Anti-NGAL-R antibodies induce the death in CLL cells. (A–C) Representative cytograms of (A) NGAL-R⁺ CLL cells (44%; P16), (B) NGAL-R⁻ CLL cells (0%; P22) and (C) normal PBMCs cultured for 24 h in the presence or absence of 20 μg/mL anti-NGAL-R antibodies or rabbit IgG (isotype control); detection of apoptotic cells after annexin-V-FITC/PI staining and flow cytometry. Results are as log PI fluorescence intensity (y-axis) vs. log annexin-V-FITC fluorescence intensity (x-axis). The percentage of annexin-V-positive cells is shown. (D) Quantification of anti-NGAL-R-mediated survival levels in PBMCs from healthy individuals and CLL cells from untreated patients.
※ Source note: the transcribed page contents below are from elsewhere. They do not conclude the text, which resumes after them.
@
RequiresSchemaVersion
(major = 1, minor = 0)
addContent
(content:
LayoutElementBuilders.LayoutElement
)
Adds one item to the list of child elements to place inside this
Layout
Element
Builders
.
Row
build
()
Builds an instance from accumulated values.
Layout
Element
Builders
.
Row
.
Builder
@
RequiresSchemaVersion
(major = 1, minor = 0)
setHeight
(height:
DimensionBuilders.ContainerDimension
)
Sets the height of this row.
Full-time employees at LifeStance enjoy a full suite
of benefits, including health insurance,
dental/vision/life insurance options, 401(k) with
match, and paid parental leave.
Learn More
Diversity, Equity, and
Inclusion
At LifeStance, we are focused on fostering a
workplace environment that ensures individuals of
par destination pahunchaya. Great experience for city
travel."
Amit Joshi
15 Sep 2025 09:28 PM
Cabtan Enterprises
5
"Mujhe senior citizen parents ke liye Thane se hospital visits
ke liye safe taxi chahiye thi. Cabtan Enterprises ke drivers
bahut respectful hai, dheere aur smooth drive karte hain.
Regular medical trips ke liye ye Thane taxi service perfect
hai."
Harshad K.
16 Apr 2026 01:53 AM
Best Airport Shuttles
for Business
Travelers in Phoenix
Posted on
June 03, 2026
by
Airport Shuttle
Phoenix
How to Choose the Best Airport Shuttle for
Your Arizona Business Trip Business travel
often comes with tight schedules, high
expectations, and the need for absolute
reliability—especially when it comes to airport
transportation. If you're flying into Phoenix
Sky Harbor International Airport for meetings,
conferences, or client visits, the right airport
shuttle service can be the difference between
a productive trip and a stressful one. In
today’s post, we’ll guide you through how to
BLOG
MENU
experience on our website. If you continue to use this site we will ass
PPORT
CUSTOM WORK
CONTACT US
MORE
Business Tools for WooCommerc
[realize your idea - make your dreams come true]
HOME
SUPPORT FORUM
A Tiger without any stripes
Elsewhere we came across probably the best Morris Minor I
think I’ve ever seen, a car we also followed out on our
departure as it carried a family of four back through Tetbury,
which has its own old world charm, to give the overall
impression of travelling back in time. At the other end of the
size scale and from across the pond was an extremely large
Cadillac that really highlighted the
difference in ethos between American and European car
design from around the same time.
The percentage of anti-NGAL-R-mediated survival is determined by subtracting the percentage of annexin-positive cells in the presence of rabbit IgG from the percentage of annexin-positive cells in the presence of anti-NGAL-R Ab. The data are presented as mean ± SD (normal PBMCs, n = 3; CLL cells, n = 12, with n = 6 NGAL-R⁺ (≥10%) and n = 6 NGAL-R⁻ (<10%); Statistical relevance was assessed with the unpaired t-test; not significant (ns); * p < 0.05; ** p < 0.01.